With barely 4 session-days left, workers belonging to labor coalition Nagakaisa! trooped to the Senate this afternoon to urge feuding senators to defer passage of Senate Bill 3389 or the National Electrification Reform Bill authored by Sen. Serge Osmena on grounds that the proposed “step-in rights” to be granted to NEA is anti-democratic and anti-labor.
Nagkaisa! members like the Alliance of Progressive Labor (APL), Partido ng Manggagawa (PM) and the Trade Union Congress of the Philippines have organized unions in the country’s 119 electric cooperatives.
Josua Mata, one of Nagkaisa! convenors and the secretary general of APL denounced the Senate Bill as a Draconian measure as it grants NEA martial law powers to take over ailing ECs, replace the general manager, the entire board and even employees, appoint third persons in the board or a management team, and convert cooperatives into stock corporations. This measure, he said, usurped the powers of the General Assembly – the highest policy-making body of the coop to decide on what options to take to make their utilities financially-viable and democratically-managed.
Leody De Guzman, Chairperson of Bukluran ng Manggagawang Pilino (BMP) said that, “NEA Bill is a bad bill that clearly tramples on our constitutional right to security of tenure and severely undermines our fundamental right to self-organize”.
Louie Corral of TUCP said a close reading of the measure shows that it seeks to clothe the NEA with the same draconian powers, which for the past thirty years it has exercised over the country’s electric cooperatives.
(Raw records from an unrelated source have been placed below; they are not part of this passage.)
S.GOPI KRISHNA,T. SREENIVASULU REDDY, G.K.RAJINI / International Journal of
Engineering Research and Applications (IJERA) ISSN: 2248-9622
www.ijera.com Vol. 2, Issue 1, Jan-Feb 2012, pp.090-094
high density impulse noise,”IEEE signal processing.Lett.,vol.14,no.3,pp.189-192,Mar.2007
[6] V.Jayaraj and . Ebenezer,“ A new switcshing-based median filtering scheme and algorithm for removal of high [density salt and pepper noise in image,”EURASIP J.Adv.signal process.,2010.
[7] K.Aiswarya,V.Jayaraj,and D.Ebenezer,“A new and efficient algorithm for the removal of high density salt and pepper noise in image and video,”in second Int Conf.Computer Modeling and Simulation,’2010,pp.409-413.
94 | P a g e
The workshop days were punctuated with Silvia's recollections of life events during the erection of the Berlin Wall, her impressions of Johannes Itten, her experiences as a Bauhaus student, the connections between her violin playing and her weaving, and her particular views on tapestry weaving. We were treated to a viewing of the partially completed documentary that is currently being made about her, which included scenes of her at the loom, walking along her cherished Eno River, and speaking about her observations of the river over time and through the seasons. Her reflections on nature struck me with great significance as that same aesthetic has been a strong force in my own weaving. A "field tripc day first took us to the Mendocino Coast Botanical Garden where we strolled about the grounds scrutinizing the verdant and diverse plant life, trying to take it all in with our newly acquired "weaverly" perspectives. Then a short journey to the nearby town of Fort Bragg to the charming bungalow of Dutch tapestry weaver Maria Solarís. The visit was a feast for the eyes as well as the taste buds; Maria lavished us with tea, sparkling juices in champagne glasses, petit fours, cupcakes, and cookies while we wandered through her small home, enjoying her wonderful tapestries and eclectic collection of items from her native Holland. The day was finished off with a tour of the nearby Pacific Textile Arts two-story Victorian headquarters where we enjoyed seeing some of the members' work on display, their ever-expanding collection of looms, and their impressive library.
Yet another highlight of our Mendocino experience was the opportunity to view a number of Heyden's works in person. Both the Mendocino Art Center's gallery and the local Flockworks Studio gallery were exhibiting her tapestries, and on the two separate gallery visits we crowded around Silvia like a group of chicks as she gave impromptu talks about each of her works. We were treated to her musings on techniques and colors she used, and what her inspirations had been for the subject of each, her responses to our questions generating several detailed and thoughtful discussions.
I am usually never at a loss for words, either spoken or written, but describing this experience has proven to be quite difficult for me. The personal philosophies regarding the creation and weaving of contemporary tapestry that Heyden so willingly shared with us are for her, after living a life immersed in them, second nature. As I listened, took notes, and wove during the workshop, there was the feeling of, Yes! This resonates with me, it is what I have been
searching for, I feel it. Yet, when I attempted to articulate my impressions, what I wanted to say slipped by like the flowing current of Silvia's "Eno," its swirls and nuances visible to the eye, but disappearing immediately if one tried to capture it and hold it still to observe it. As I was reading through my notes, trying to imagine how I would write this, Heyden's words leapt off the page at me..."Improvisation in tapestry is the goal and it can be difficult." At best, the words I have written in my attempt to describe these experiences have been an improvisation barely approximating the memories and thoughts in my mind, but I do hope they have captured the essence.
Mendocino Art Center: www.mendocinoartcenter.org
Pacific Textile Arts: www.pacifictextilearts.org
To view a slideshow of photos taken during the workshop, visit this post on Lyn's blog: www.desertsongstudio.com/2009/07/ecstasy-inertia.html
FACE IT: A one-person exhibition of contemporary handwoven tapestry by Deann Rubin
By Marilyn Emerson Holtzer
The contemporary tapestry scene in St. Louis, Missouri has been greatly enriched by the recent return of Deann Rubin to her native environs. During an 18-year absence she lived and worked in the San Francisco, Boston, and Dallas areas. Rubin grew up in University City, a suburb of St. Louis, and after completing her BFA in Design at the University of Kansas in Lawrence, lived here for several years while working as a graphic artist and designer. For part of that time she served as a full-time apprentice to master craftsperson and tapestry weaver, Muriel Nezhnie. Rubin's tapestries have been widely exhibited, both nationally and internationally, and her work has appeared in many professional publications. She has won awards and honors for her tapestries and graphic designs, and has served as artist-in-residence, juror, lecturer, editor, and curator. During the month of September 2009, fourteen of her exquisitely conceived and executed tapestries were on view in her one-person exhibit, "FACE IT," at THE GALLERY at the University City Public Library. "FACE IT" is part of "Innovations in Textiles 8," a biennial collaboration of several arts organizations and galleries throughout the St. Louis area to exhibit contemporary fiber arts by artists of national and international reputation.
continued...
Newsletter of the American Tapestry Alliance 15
Section 4-B of SB 3389 states that the NEA shall have immediately step-in and take over from its Board the operations of any ailing electric cooperative, within a reasonable period after take-over, the NEA may convert the ailing cooperative to either a stock cooperative registered with the CDA or a stock corporation registered with the SEC.
“This is privatization in the guise of reform,” said Mata, adding that with 90 percent of generation already privatized under EPIRA, big private powers now set their eyes on 9 million households connected with electric cooperatives. Meralco has 5.5 million customer-base.
PM chair Renato Magtubo echoed the same as the both the House and Senate versions aim at making electric cooperatives EPIRA-compliant. “Reform NEA is nothing but a privatization agenda of Osmena in the coops as explicitly provided under his bill,” said Magtubo.
Osmena was also the author of EPIRA which for the past 10 years resulted to escalating rates and diminishing supply.
NAGKAISA believes that any moves to amend the charter of NEA should first be informed by a comprehensive assessment of what really went wrong in the electric cooperative sector and how the Electric Power Industry Reform Act of 2001 or EPIRA has exacerbated the situation.